Object shoots out of a black hole
From the article:
Two of NASA’s space telescopes, including the Nuclear Spectroscopic Telescope Array (NuSTAR), miraculously observed a black hole’s corona “launched” away from the supermassive black hole. Then a massive pulse of X-ray energy spewed out. So, what exactly happened? That’s what scientists are trying to figure out now.
“This is the first time we have been able to link the launching of the corona to a flare,” Dan Wilkins, of Saint Mary’s University, said. “This will help us understand how supermassive black holes power some of the brightest objects in the universe.”
What do we really know about what we thought we knew about space?
originally posted by: NewzNose
a reply to: Soylent Green Is People
An article from NASA should be credible and succinct in info, right? Are you saying NASA is incorrect?
originally posted by: FelisOrion
a reply to: DimensionalChange03
So make it short for other posters:
They don't know. There, I saved you 4 minutes.
Granted, nothing can escape a black hole -- but that is within the event horizon.
originally posted by: Skywatcher2011
I would love to believe inside a BH looks something like that in the movie "Interstellar"

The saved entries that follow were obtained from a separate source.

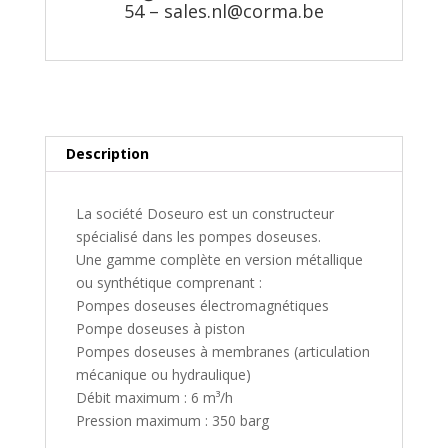
54 –
sales.nl@corma.be
Description
La société Doseuro est un constructeur
spécialisé dans les pompes doseuses.
Une gamme complète en version métallique
ou synthétique comprenant :
Pompes doseuses électromagnétiques
Pompe doseuses à piston
Pompes doseuses à membranes (articulation
mécanique ou hydraulique)
Débit maximum : 6 m³/h
Pression maximum : 350 barg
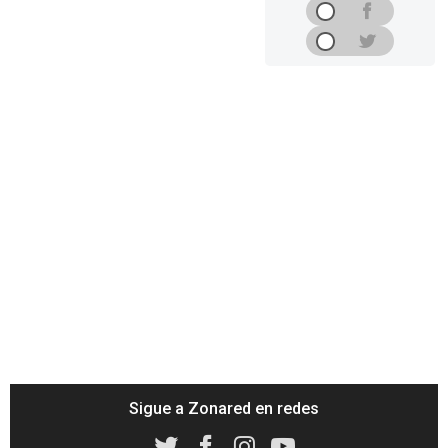
Sigue a Zonared en redes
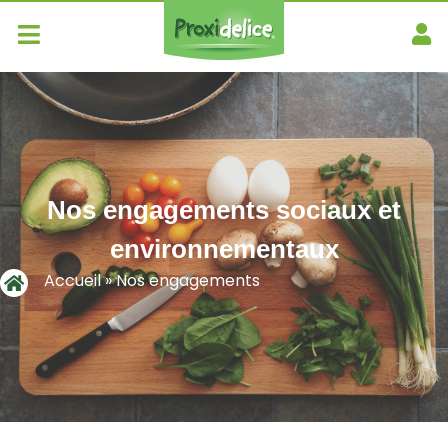
Nos engagements sociaux et
environnementaux
Accueil
»
Nos engagements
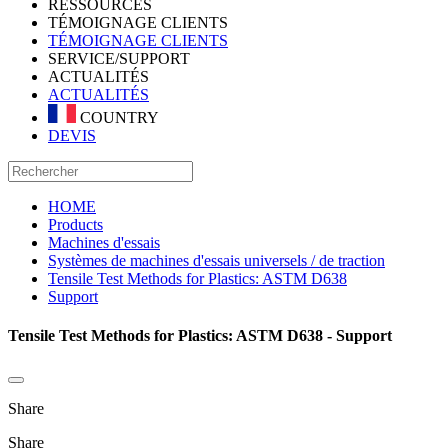
RESSOURCES
TÉMOIGNAGE CLIENTS
TÉMOIGNAGE CLIENTS
SERVICE/SUPPORT
ACTUALITÉS
ACTUALITÉS
COUNTRY
DEVIS
HOME
Products
Machines d'essais
Systèmes de machines d'essais universels / de traction
Tensile Test Methods for Plastics: ASTM D638
Support
Tensile Test Methods for Plastics: ASTM D638 - Support
Share
Share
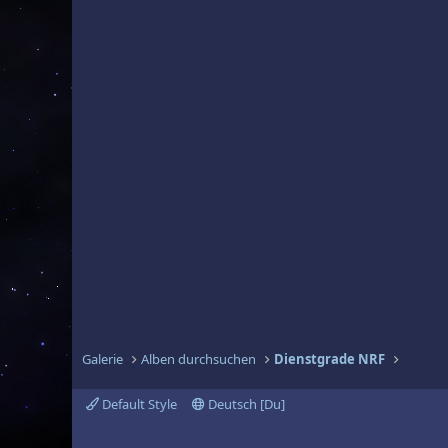
Galerie
Alben durchsuchen
Dienstgrade NRF
Default Style
Deutsch [Du]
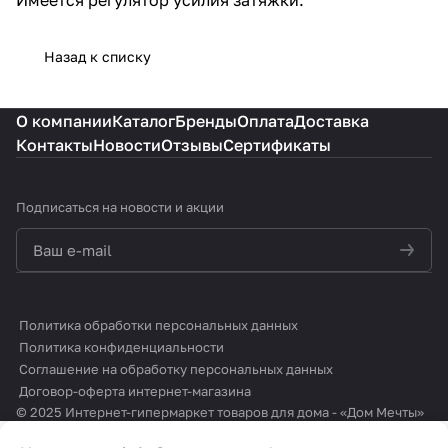
Назад к списку
О компании
Каталог
Бренды
Оплата
Доставка
Контакты
Новости
Отзывы
Сертификаты
Подписаться
на новости и акции
политикой конфиденциальности
Политика обработки персональных данных
Политика конфиденциальности
Соглашение на обработку персональных данных
Договор-оферта интернет-магазина
© 2025 Интернет-гипермаркет товаров для дома - «Дом Мечты»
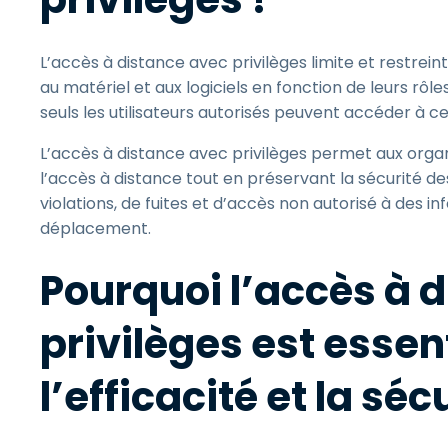
L’accès à distance avec privilèges limite et restrein
au matériel et aux logiciels en fonction de leurs rôl
seuls les utilisateurs autorisés peuvent accéder à ce
L’accès à distance avec privilèges permet aux organis
l’accès à distance tout en préservant la sécurité d
violations, de fuites et d’accès non autorisé à des 
déplacement.
Pourquoi l’accès à 
privilèges est essen
l’efficacité et la séc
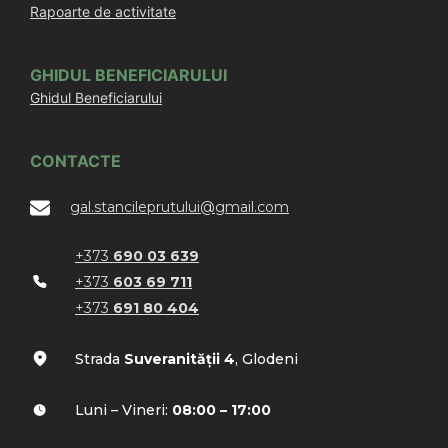
Rapoarte de activitate
GHIDUL BENEFICIARULUI
Ghidul Beneficiarului
CONTACTE
gal.stancileprutului@gmail.com
+373
690 03 639
+373
603 69 711
+373
691 80 404
Strada
Suveranității 4
, Glodeni
Luni – Vineri:
08:00 – 17:00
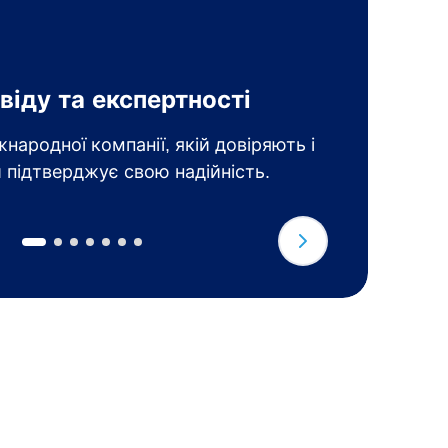
Щ
віду та експертності
з
народної компанії, якій довіряють і
О
 підтверджує свою надійність.
т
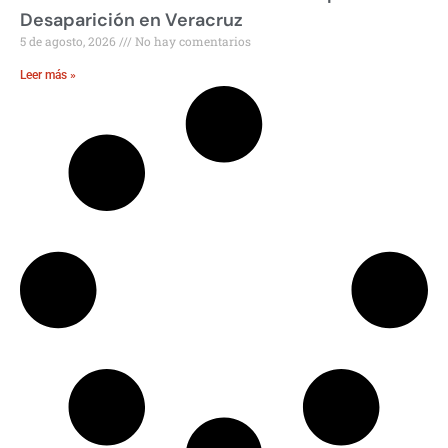
Desaparición en Veracruz
5 de agosto, 2026
No hay comentarios
Leer más »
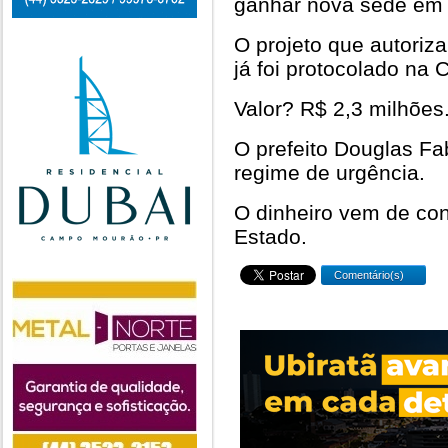
ganhar nova sede e
O projeto que autoriza
já foi protocolado na
Valor? R$ 2,3 milhões
O prefeito Douglas Fa
regime de urgência.
O dinheiro vem de co
Estado.
Comentário(s)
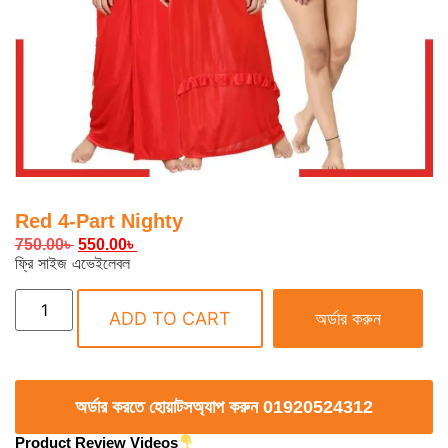
Red 4-Part Nighty
750.00
৳
550.00
৳
ফ্রি সাইজ এভেইলেবল
ADD TO CART
অর্ডার করুন
অর্ডার করতে হোয়াটসঅ্যাপ করুন 01920524312
Product Review Videos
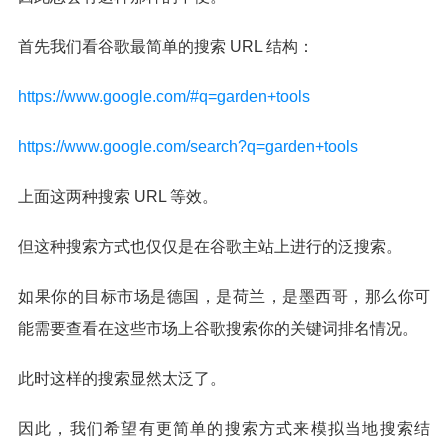
首先我们看谷歌最简单的搜索 URL 结构：
https://www.google.com/#q=garden+tools
https://www.google.com/search?q=garden+tools
上面这两种搜索 URL 等效。
但这种搜索方式也仅仅是在谷歌主站上进行的泛搜索。
如果你的目标市场是德国，是荷兰，是墨西哥，那么你可
能需要查看在这些市场上谷歌搜索你的关键词排名情况。
此时这样的搜索显然太泛了。
因此，我们希望有更简单的搜索方式来模拟当地搜索结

originally posted by: intrptr
originally posted by: Skywatcher2011
I would love to believe inside a BH looks something like that in the movie "Interstellar"

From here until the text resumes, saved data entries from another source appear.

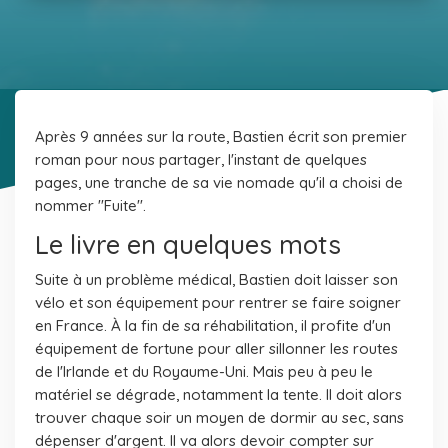
Après 9 années sur la route, Bastien écrit son premier
roman pour nous partager, l'instant de quelques
pages, une tranche de sa vie nomade qu'il a choisi de
nommer "Fuite".
Le livre en quelques mots
Suite à un problème médical, Bastien doit laisser son
vélo et son équipement pour rentrer se faire soigner
en France. À la fin de sa réhabilitation, il profite d'un
équipement de fortune pour aller sillonner les routes
de l'Irlande et du Royaume-Uni. Mais peu à peu le
matériel se dégrade, notamment la tente. Il doit alors
trouver chaque soir un moyen de dormir au sec, sans
dépenser d'argent. Il va alors devoir compter sur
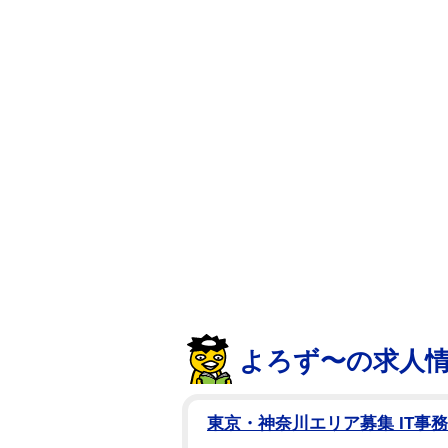
た。
同号の表紙と巻頭グラビアは姫野
井春、和田海佑がまぶしい姿を披
よろず〜の求人
東京・神奈川エリア募集 IT事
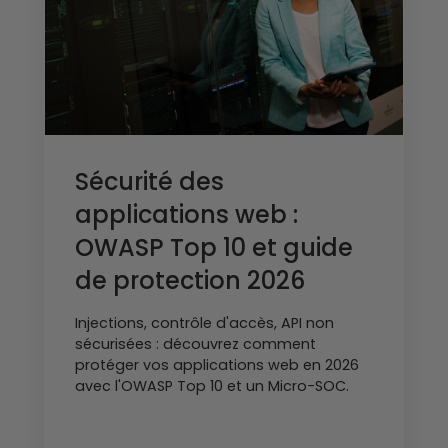
Sécurité des
applications web :
OWASP Top 10 et guide
de protection 2026
Injections, contrôle d'accès, API non
sécurisées : découvrez comment
protéger vos applications web en 2026
avec l'OWASP Top 10 et un Micro-SOC.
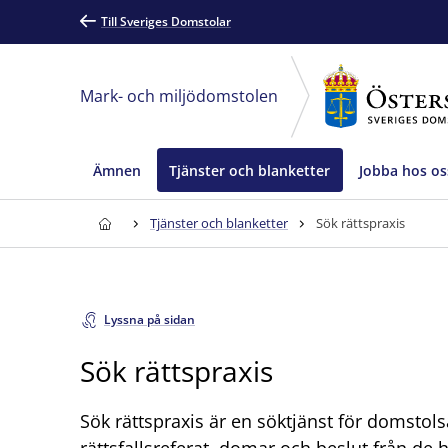
Till Sveriges Domstolar
Mark- och miljödomstolen
Ämnen
Tjänster och blanketter
Jobba hos os
Tjänster och blanketter
Sök rättspraxis
Lyssna på sidan
Sök rättspraxis
Sök rättspraxis är en söktjänst för domstol
rättsfallsreferat, domar och beslut från de 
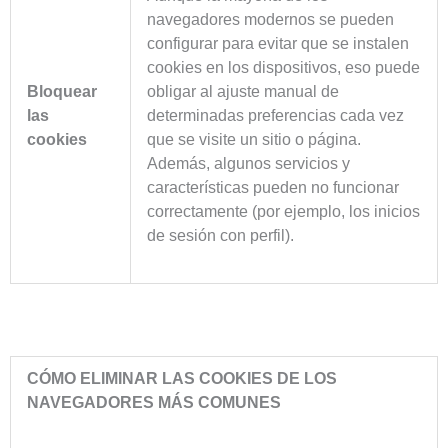
navegadores modernos se pueden
configurar para evitar que se instalen
cookies en los dispositivos, eso puede
Bloquear
obligar al ajuste manual de
las
determinadas preferencias cada vez
cookies
que se visite un sitio o página.
Además, algunos servicios y
características pueden no funcionar
correctamente (por ejemplo, los inicios
de sesión con perfil).
CÓMO ELIMINAR LAS COOKIES DE LOS
NAVEGADORES MÁS COMUNES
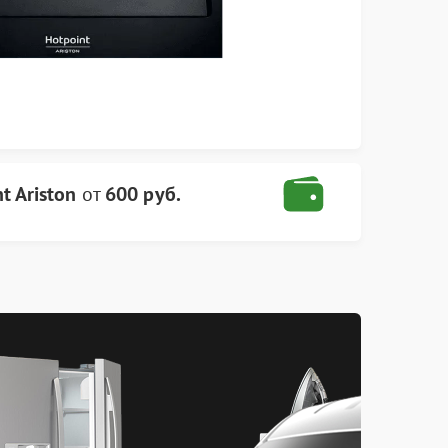
 Ariston
от
600 руб.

Sci fi. I'll tell you what the inside of a black hole looks like… nothing. A hole in space. If you got to close you would enter and become nothing, too.
Maybe, if you could get close enough, and it passed in front of a star, you could see the hole if you were in the right position… it might look like this.
originally posted by: intrptr
a reply to: Soylent Green Is People
Then how do we account for the invisibility of the object they resolved at the center of our Milky Way? To me it appears totally invisible. Shouldn't there be a ring of light around the object when stars pass close by?